**Task material:**

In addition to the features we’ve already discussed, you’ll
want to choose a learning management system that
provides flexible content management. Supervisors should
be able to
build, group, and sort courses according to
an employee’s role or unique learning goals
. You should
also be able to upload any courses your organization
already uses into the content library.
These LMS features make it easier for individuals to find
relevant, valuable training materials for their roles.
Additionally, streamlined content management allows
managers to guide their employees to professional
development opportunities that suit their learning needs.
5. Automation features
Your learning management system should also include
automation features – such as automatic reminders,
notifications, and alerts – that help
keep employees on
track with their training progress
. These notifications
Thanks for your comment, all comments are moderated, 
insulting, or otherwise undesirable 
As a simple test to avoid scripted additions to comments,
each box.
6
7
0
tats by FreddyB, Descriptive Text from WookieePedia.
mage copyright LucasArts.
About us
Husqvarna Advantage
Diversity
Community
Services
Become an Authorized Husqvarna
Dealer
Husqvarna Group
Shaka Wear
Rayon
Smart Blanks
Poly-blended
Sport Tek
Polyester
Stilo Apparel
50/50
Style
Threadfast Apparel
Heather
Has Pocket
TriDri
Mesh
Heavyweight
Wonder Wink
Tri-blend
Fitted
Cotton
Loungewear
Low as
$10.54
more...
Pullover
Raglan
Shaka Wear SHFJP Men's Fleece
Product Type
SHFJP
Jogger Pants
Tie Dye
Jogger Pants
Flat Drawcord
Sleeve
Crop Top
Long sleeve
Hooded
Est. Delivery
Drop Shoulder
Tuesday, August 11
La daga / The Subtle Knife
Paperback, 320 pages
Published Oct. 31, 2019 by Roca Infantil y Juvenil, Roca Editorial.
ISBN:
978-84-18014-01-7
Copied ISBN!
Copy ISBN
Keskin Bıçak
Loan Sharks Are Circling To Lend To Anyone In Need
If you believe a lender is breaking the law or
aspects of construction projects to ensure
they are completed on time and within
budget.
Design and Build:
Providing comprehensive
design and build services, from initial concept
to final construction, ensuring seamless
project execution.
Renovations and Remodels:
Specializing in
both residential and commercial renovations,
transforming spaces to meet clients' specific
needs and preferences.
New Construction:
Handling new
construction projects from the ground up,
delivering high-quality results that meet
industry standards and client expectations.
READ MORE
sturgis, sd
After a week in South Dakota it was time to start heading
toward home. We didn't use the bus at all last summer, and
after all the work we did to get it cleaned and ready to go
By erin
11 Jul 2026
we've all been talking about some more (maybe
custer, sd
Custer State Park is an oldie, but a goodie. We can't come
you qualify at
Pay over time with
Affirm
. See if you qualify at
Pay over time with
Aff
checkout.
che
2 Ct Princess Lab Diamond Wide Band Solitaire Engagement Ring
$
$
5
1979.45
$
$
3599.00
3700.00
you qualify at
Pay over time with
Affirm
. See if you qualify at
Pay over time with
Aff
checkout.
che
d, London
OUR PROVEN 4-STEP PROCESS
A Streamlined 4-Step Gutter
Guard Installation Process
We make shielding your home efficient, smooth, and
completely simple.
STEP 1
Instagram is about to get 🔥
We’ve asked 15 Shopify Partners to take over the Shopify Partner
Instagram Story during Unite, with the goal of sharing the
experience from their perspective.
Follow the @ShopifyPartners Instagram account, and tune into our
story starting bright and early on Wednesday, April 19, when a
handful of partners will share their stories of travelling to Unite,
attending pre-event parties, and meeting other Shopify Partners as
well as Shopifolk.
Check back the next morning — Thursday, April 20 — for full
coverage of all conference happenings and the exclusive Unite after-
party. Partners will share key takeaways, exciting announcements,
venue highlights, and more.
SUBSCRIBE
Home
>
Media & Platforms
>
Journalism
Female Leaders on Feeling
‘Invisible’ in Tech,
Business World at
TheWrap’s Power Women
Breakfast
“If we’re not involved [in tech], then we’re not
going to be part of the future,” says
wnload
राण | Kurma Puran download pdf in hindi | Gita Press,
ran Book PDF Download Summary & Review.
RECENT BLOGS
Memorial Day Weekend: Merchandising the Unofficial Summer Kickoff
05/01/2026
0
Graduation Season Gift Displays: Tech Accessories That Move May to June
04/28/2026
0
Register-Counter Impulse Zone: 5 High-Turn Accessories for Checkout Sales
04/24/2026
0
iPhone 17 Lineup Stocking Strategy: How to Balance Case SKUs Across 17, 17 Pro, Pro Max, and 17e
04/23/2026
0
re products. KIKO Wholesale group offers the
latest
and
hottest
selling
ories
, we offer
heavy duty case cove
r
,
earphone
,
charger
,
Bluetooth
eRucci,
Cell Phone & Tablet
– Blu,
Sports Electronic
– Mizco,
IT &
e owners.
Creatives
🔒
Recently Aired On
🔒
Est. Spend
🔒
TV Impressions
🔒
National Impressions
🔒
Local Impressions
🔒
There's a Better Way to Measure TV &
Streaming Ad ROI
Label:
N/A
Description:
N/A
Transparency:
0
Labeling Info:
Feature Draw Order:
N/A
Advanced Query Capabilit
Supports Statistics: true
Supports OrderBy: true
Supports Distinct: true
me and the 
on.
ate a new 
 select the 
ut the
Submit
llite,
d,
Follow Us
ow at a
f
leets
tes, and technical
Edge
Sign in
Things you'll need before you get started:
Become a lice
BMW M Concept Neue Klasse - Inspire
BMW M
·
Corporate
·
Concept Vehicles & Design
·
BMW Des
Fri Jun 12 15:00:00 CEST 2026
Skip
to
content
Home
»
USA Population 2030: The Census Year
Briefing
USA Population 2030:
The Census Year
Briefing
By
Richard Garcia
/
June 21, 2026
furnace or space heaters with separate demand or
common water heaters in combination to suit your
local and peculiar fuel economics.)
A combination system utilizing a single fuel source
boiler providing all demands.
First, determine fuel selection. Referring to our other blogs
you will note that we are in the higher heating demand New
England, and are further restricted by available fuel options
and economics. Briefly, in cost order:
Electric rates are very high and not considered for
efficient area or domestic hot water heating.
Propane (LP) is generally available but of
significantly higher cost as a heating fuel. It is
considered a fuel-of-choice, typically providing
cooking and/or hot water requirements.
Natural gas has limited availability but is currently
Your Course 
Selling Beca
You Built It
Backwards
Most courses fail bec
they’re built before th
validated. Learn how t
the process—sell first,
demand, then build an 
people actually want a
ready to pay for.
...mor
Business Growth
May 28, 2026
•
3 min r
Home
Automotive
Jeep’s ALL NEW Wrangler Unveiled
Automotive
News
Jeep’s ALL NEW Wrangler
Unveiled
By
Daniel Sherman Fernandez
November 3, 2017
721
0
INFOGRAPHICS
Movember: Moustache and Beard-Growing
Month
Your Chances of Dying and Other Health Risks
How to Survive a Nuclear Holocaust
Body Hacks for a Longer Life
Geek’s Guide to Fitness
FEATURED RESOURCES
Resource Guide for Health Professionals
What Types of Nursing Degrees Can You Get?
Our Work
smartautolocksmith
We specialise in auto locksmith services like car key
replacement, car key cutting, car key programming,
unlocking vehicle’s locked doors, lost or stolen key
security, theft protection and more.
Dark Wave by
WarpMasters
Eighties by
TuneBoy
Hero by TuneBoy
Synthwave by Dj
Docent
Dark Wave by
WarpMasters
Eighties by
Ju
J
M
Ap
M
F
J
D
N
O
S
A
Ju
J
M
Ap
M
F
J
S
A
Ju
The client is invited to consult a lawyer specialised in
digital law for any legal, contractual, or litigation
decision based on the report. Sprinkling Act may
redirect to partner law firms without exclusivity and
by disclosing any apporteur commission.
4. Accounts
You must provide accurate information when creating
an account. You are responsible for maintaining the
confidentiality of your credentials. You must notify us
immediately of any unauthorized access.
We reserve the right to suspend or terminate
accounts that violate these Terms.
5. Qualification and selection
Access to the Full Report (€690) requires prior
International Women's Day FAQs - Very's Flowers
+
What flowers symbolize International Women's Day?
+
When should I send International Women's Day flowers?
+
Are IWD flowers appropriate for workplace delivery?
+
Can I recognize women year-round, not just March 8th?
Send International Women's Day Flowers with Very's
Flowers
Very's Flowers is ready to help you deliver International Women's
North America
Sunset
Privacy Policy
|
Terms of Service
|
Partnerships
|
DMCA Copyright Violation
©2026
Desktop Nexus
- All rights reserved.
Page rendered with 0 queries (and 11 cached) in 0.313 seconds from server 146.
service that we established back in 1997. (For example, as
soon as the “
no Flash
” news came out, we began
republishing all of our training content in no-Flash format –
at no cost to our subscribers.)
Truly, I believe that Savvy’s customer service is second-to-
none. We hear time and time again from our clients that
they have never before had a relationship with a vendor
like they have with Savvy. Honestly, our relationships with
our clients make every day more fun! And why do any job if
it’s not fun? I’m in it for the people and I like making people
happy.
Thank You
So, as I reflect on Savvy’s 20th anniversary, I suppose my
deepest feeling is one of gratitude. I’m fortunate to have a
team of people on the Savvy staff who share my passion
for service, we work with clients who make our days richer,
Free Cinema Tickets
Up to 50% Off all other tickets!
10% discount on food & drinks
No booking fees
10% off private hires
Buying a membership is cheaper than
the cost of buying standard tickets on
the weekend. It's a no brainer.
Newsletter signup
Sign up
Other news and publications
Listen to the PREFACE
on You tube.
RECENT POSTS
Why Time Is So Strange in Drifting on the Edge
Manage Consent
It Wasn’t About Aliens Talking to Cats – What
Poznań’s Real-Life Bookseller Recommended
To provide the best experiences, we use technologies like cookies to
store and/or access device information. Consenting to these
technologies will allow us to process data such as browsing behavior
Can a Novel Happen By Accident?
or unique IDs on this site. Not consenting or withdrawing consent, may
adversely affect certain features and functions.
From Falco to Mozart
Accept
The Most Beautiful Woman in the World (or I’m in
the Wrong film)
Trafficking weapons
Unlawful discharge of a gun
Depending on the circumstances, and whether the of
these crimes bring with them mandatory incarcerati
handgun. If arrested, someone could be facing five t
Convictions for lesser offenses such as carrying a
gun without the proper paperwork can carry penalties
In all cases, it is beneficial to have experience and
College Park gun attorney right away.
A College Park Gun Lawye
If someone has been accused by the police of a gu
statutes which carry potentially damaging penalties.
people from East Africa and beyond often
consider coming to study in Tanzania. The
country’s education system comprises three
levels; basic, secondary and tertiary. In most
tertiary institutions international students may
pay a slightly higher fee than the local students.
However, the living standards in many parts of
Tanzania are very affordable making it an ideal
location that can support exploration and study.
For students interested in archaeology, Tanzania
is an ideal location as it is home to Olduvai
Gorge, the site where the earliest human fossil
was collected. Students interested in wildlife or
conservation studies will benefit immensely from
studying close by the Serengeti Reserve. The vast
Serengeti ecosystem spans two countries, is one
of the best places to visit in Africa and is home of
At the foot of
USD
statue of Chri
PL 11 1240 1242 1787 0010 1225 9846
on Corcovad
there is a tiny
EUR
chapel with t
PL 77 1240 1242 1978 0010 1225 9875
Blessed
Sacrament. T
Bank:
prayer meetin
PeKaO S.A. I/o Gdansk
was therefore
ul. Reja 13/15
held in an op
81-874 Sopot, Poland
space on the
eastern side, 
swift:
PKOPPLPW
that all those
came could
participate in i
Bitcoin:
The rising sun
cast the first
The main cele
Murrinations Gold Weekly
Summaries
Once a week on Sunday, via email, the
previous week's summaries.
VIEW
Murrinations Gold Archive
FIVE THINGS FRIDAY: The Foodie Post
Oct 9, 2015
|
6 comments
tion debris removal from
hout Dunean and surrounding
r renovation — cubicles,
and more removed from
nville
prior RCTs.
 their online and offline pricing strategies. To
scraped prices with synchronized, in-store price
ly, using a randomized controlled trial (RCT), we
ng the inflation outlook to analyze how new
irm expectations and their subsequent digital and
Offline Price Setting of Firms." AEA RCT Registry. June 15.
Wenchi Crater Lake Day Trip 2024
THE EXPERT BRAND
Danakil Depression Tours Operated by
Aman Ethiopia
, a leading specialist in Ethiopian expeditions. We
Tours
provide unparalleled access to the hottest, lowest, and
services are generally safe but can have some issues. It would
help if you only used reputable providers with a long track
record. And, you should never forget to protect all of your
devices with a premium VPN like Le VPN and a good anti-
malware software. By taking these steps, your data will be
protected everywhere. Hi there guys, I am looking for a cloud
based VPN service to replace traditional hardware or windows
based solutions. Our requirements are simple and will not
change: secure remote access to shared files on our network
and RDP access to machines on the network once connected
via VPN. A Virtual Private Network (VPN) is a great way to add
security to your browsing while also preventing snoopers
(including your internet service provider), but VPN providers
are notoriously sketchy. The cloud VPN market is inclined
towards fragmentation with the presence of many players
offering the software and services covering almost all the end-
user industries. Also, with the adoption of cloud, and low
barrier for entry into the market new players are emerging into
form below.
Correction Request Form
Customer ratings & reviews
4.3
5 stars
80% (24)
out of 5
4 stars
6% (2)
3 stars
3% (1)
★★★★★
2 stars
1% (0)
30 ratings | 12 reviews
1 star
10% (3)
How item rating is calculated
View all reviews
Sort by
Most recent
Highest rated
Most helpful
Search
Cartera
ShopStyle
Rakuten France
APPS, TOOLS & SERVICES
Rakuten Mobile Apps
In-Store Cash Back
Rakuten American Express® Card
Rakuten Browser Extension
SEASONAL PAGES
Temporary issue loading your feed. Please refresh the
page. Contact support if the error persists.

**Your task:** Reproduce the listing word for word, from its very first line through the line that contains "These LMS features", including both of those lines.

**Result of the task:**
In addition to the features we’ve already discussed, you’ll
want to choose a learning management system that
provides flexible content management. Supervisors should
be able to
build, group, and sort courses according to
an employee’s role or unique learning goals
. You should
also be able to upload any courses your organization
already uses into the content library.
These LMS features make it easier for individuals to find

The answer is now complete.